Lata Mangeshkar, one of the most popularly known names ever in the world, was on September 28, 1929 in Indore, Madhya Pradesh. She was born in a family of music. Her father, Dinanath Mangeshkar, owned a theatrical company and was a reputed classical singer. He qas a disciple of the Gwalior school of music. Dinanathji gave Lata singing lessons from around the age of five along with her other sisters Asha, Usha and Meena. Lata also studied with Aman Ali Khan Sahib and later Amanat Khan. Lata Mangeshkar has always been a unique combination of a God-gifted voice, optimised expression and an unbelievable ability to easily pick up and inherit whatever is taught. Because of these characteristics, Lata's talent was recognised from an early age itself. When her father died in 1942, Lata being the eldest child was responsible for being the bread winner of the family. Between 1942 and 1948 she acted in as many as 8 films in Hindi and Marathi to take care of the family's economic problems. She also made her debut as a playback singer in the Marathi film Kiti Hasaal (1942) but the song was edited out!
Travelling by Bombay's local trains, the scrawny but determined struggler who would always be accompanied by a sister, finally won her first break as a playback singer with Aap Ki Sewa Mein (1947). With established singers like Amirbai Karnataki, Shamshad Begam and Rajkumari around, Lata's thin voice strained to be heard. However, leading composer Ghulam Haider reposed his faith in Lata and gave her songs in Majboor and Padmini (Bedard tere pyar ko), that brought her some attention.
But the true efflorescence of Lata's talent was witnessed in 1949 when she unleashed a fusillade of superhit songs in three musical blockbusters: Naushad's Andaaz, Shanker-Jaikishan,'s Barsaat and Khemchand Prakash's Mahal. By 1950 the Lata wave had changed the Industry. Her high-pitched singing rendered obsolete the heavy basy nasal voices of the day. Only Geeta Dutt and to a certain extent Shamshad Begam survived the Lata onslaught. Asha Bhosle too came up in the late 1940s and the two sisters were the queens of Indian playback singing right through to the 90s.

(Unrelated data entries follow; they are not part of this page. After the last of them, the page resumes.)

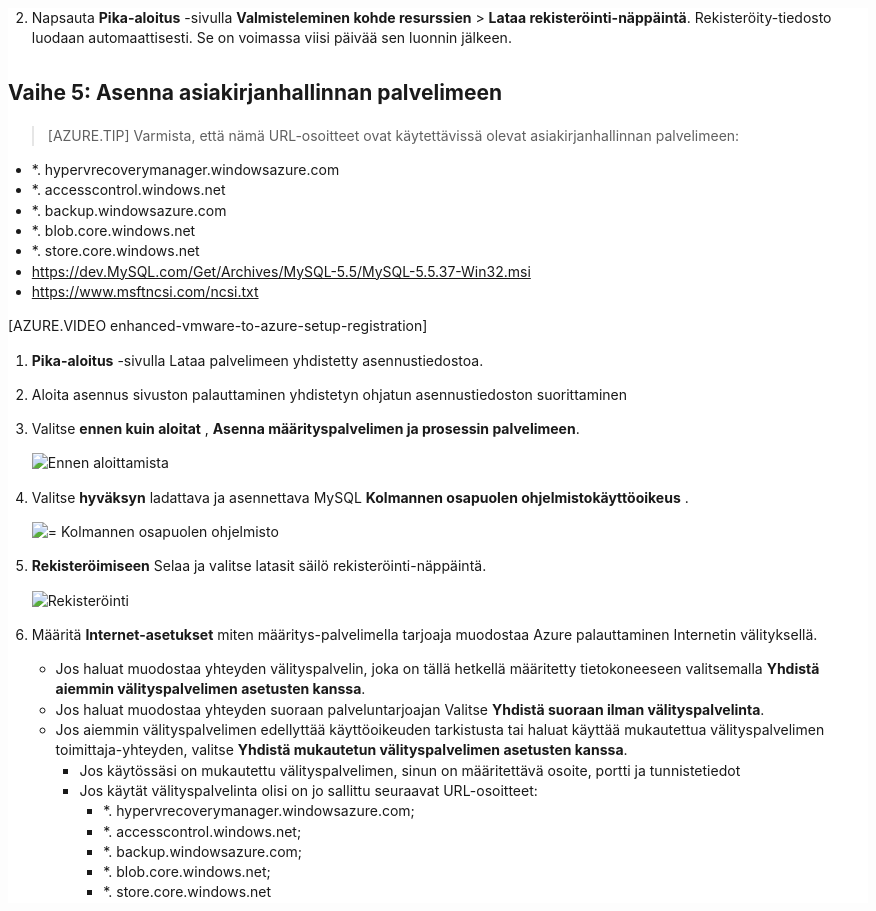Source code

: 2. Napsauta **Pika-aloitus** -sivulla **Valmisteleminen kohde resurssien** > **Lataa rekisteröinti-näppäintä**. Rekisteröity-tiedosto luodaan automaattisesti. Se on voimassa viisi päivää sen luonnin jälkeen.


## <a name="step-5-install-the-management-server"></a>Vaihe 5: Asenna asiakirjanhallinnan palvelimeen
> [AZURE.TIP] Varmista, että nämä URL-osoitteet ovat käytettävissä olevat asiakirjanhallinnan palvelimeen:
>
- *. hypervrecoverymanager.windowsazure.com
- *. accesscontrol.windows.net
- *. backup.windowsazure.com
- *. blob.core.windows.net
- *. store.core.windows.net
- https://dev.MySQL.com/Get/Archives/MySQL-5.5/MySQL-5.5.37-Win32.msi
- https://www.msftncsi.com/ncsi.txt




[AZURE.VIDEO enhanced-vmware-to-azure-setup-registration]

1. **Pika-aloitus** -sivulla Lataa palvelimeen yhdistetty asennustiedostoa.

2. Aloita asennus sivuston palauttaminen yhdistetyn ohjatun asennustiedoston suorittaminen

3.  Valitse **ennen kuin aloitat** , **Asenna määrityspalvelimen ja prosessin palvelimeen**.

    ![Ennen aloittamista](./media/site-recovery-vmware-to-azure-classic/combined-wiz1.png)
4. Valitse **hyväksyn** ladattava ja asennettava MySQL **Kolmannen osapuolen ohjelmistokäyttöoikeus** . 

    ![= Kolmannen osapuolen ohjelmisto](./media/site-recovery-vmware-to-azure-classic/combined-wiz105.PNG)

5. **Rekisteröimiseen** Selaa ja valitse latasit säilö rekisteröinti-näppäintä.

    ![Rekisteröinti](./media/site-recovery-vmware-to-azure-classic/combined-wiz3.png)

6. Määritä **Internet-asetukset** miten määritys-palvelimella tarjoaja muodostaa Azure palauttaminen Internetin välityksellä.

    - Jos haluat muodostaa yhteyden välityspalvelin, joka on tällä hetkellä määritetty tietokoneeseen valitsemalla **Yhdistä aiemmin välityspalvelimen asetusten kanssa**.
    - Jos haluat muodostaa yhteyden suoraan palveluntarjoajan Valitse **Yhdistä suoraan ilman välityspalvelinta**.
    - Jos aiemmin välityspalvelimen edellyttää käyttöoikeuden tarkistusta tai haluat käyttää mukautettua välityspalvelimen toimittaja-yhteyden, valitse **Yhdistä mukautetun välityspalvelimen asetusten kanssa**.
        - Jos käytössäsi on mukautettu välityspalvelimen, sinun on määritettävä osoite, portti ja tunnistetiedot
        - Jos käytät välityspalvelinta olisi on jo sallittu seuraavat URL-osoitteet:
            - *. hypervrecoverymanager.windowsazure.com;    
            - *. accesscontrol.windows.net; 
            - *. backup.windowsazure.com; 
            - *. blob.core.windows.net; 
            - *. store.core.windows.net
            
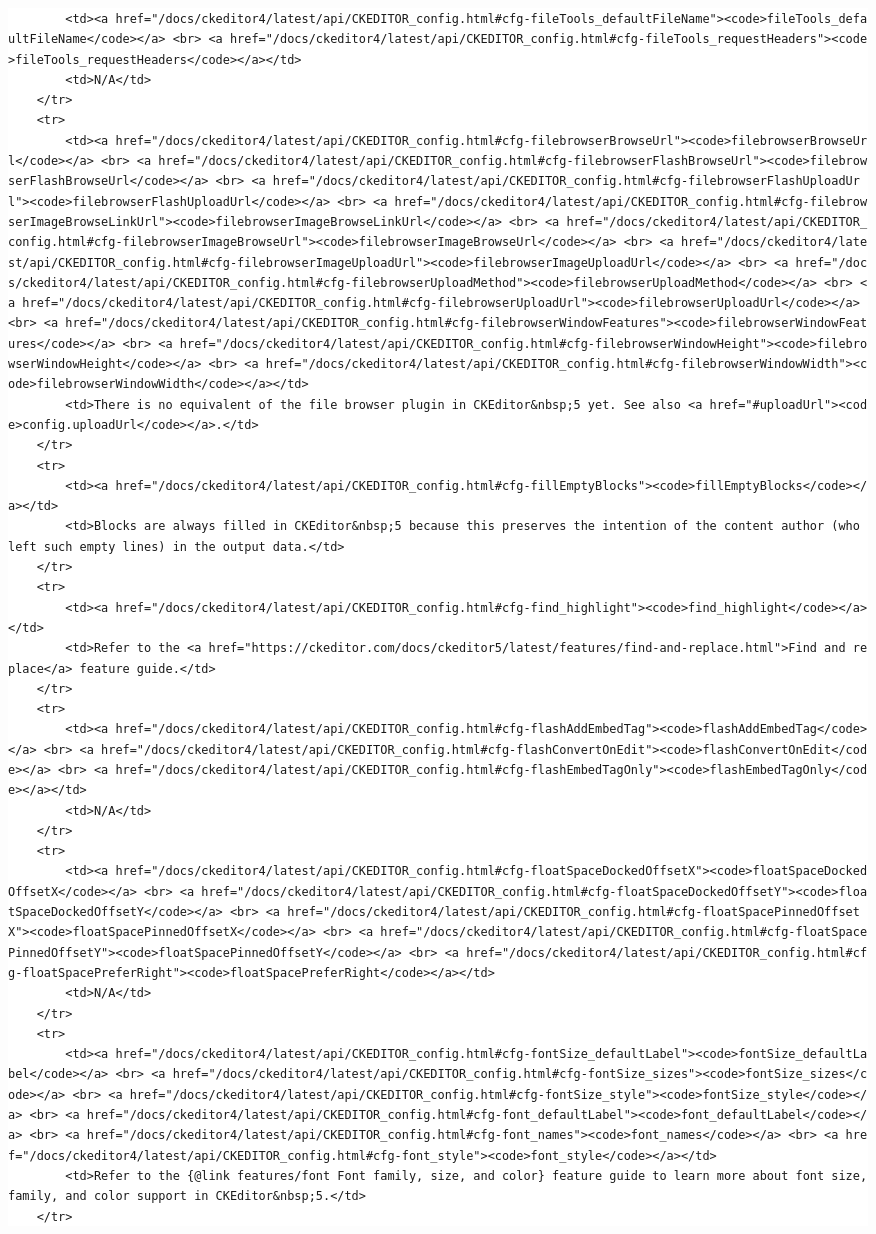 			<td><a href="/docs/ckeditor4/latest/api/CKEDITOR_config.html#cfg-fileTools_defaultFileName"><code>fileTools_defaultFileName</code></a> <br> <a href="/docs/ckeditor4/latest/api/CKEDITOR_config.html#cfg-fileTools_requestHeaders"><code>fileTools_requestHeaders</code></a></td>
			<td>N/A</td>
		</tr>
		<tr>
			<td><a href="/docs/ckeditor4/latest/api/CKEDITOR_config.html#cfg-filebrowserBrowseUrl"><code>filebrowserBrowseUrl</code></a> <br> <a href="/docs/ckeditor4/latest/api/CKEDITOR_config.html#cfg-filebrowserFlashBrowseUrl"><code>filebrowserFlashBrowseUrl</code></a> <br> <a href="/docs/ckeditor4/latest/api/CKEDITOR_config.html#cfg-filebrowserFlashUploadUrl"><code>filebrowserFlashUploadUrl</code></a> <br> <a href="/docs/ckeditor4/latest/api/CKEDITOR_config.html#cfg-filebrowserImageBrowseLinkUrl"><code>filebrowserImageBrowseLinkUrl</code></a> <br> <a href="/docs/ckeditor4/latest/api/CKEDITOR_config.html#cfg-filebrowserImageBrowseUrl"><code>filebrowserImageBrowseUrl</code></a> <br> <a href="/docs/ckeditor4/latest/api/CKEDITOR_config.html#cfg-filebrowserImageUploadUrl"><code>filebrowserImageUploadUrl</code></a> <br> <a href="/docs/ckeditor4/latest/api/CKEDITOR_config.html#cfg-filebrowserUploadMethod"><code>filebrowserUploadMethod</code></a> <br> <a href="/docs/ckeditor4/latest/api/CKEDITOR_config.html#cfg-filebrowserUploadUrl"><code>filebrowserUploadUrl</code></a> <br> <a href="/docs/ckeditor4/latest/api/CKEDITOR_config.html#cfg-filebrowserWindowFeatures"><code>filebrowserWindowFeatures</code></a> <br> <a href="/docs/ckeditor4/latest/api/CKEDITOR_config.html#cfg-filebrowserWindowHeight"><code>filebrowserWindowHeight</code></a> <br> <a href="/docs/ckeditor4/latest/api/CKEDITOR_config.html#cfg-filebrowserWindowWidth"><code>filebrowserWindowWidth</code></a></td>
			<td>There is no equivalent of the file browser plugin in CKEditor&nbsp;5 yet. See also <a href="#uploadUrl"><code>config.uploadUrl</code></a>.</td>
		</tr>
		<tr>
			<td><a href="/docs/ckeditor4/latest/api/CKEDITOR_config.html#cfg-fillEmptyBlocks"><code>fillEmptyBlocks</code></a></td>
			<td>Blocks are always filled in CKEditor&nbsp;5 because this preserves the intention of the content author (who left such empty lines) in the output data.</td>
		</tr>
		<tr>
			<td><a href="/docs/ckeditor4/latest/api/CKEDITOR_config.html#cfg-find_highlight"><code>find_highlight</code></a></td>
			<td>Refer to the <a href="https://ckeditor.com/docs/ckeditor5/latest/features/find-and-replace.html">Find and replace</a> feature guide.</td>
		</tr>
		<tr>
			<td><a href="/docs/ckeditor4/latest/api/CKEDITOR_config.html#cfg-flashAddEmbedTag"><code>flashAddEmbedTag</code></a> <br> <a href="/docs/ckeditor4/latest/api/CKEDITOR_config.html#cfg-flashConvertOnEdit"><code>flashConvertOnEdit</code></a> <br> <a href="/docs/ckeditor4/latest/api/CKEDITOR_config.html#cfg-flashEmbedTagOnly"><code>flashEmbedTagOnly</code></a></td>
			<td>N/A</td>
		</tr>
		<tr>
			<td><a href="/docs/ckeditor4/latest/api/CKEDITOR_config.html#cfg-floatSpaceDockedOffsetX"><code>floatSpaceDockedOffsetX</code></a> <br> <a href="/docs/ckeditor4/latest/api/CKEDITOR_config.html#cfg-floatSpaceDockedOffsetY"><code>floatSpaceDockedOffsetY</code></a> <br> <a href="/docs/ckeditor4/latest/api/CKEDITOR_config.html#cfg-floatSpacePinnedOffsetX"><code>floatSpacePinnedOffsetX</code></a> <br> <a href="/docs/ckeditor4/latest/api/CKEDITOR_config.html#cfg-floatSpacePinnedOffsetY"><code>floatSpacePinnedOffsetY</code></a> <br> <a href="/docs/ckeditor4/latest/api/CKEDITOR_config.html#cfg-floatSpacePreferRight"><code>floatSpacePreferRight</code></a></td>
			<td>N/A</td>
		</tr>
		<tr>
			<td><a href="/docs/ckeditor4/latest/api/CKEDITOR_config.html#cfg-fontSize_defaultLabel"><code>fontSize_defaultLabel</code></a> <br> <a href="/docs/ckeditor4/latest/api/CKEDITOR_config.html#cfg-fontSize_sizes"><code>fontSize_sizes</code></a> <br> <a href="/docs/ckeditor4/latest/api/CKEDITOR_config.html#cfg-fontSize_style"><code>fontSize_style</code></a> <br> <a href="/docs/ckeditor4/latest/api/CKEDITOR_config.html#cfg-font_defaultLabel"><code>font_defaultLabel</code></a> <br> <a href="/docs/ckeditor4/latest/api/CKEDITOR_config.html#cfg-font_names"><code>font_names</code></a> <br> <a href="/docs/ckeditor4/latest/api/CKEDITOR_config.html#cfg-font_style"><code>font_style</code></a></td>
			<td>Refer to the {@link features/font Font family, size, and color} feature guide to learn more about font size, family, and color support in CKEditor&nbsp;5.</td>
		</tr>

Lata's initial style of singing was reminiscent of Noor Jahan but she soon got over that to evolve her own distinguished style. With her search for perfection she corrected her Urdu by hiring a tutor! Her phenomenal success made Lata the most powerful woman in the Film Industry. She waged battle with Mohd. Rafi in the 1960s and stopped singing with him over the issue of royalty to playback artistes. She refused to sing for S.D. Burman from 1957 - 62 and such was her clout that she had her way and they came back to her. Though Lata sang under the baton of all the top composers barring O.P. Naiyyar and with all the top playback artistes of the day, special mention must be made of her work for C. Ramchandra who made her sound her sweetest and Madan Mohan who challenged her voice like no other music director. The 1960s and 70s saw Lata go from strength to strength even as there were accusations of her monopolizing the field.
When Film Fare announced its Best Playback Singer Award, it was but natural that the first recipient be Lata who won it for Madhumati's dulcet siren song, 'Aaja Re Pardesi..' in 1958. Besides her hits, Lata also won critical acclaim for her rendition of maestro Pandit Ravi Shanker's tunes in Hrishikesh Mukherjee's Anuradha. Then Prime Minister Pandit Jawaharlal Nehru was famously moved by Lata's rendition of the non-film patriotic number 'Aye Mere Watan Ke Logon..' and she was awarded the Padma Bhushan in 1969.
In the 70's and early 80's, Lata's position at the top was unshakeable as the three leading music directors of the period, Laxmikant Pyarelal, R. D. Burman and Kalyanji Anandji, lavished their best on her. Whether it was Satyam Shivam Sundaram, Sholay or Muqaddar Ka Sikander, Lata was a common factor. Lata's Royal Albert Hall concert in London paved the way for other shows. In the disco era of the mid 1980s, Lata drastically cut down on her workload though she did have the occasional hit like Ram Teri Ganga Maili. The Lata-dominated scores of Chandni and Maine Pyaar Kiya coincided with resurgence of romance at the close of the decade. Since then, Lata has attached herself to, and worked largely, with quality banners like RK (Henna), Rajshris (Hum Aapke Hain Koun...!) and Yash Chopra (Dilwale Dulhania Le Jayenge, Dil Toh Pagal Hai). With new music directors like A R Rahman, Lata proved herself equal to still creating something exquisite like Zubeidaa's 'So Gaye Hain..'
Today, Lata has busied herself with The Master Dinanath Hospital. The diva is fond of watching cricket and is an avid photographer. Lata, who is still single, continues to be devoted to her art. Even today, she removes her chappals before entering the recording room.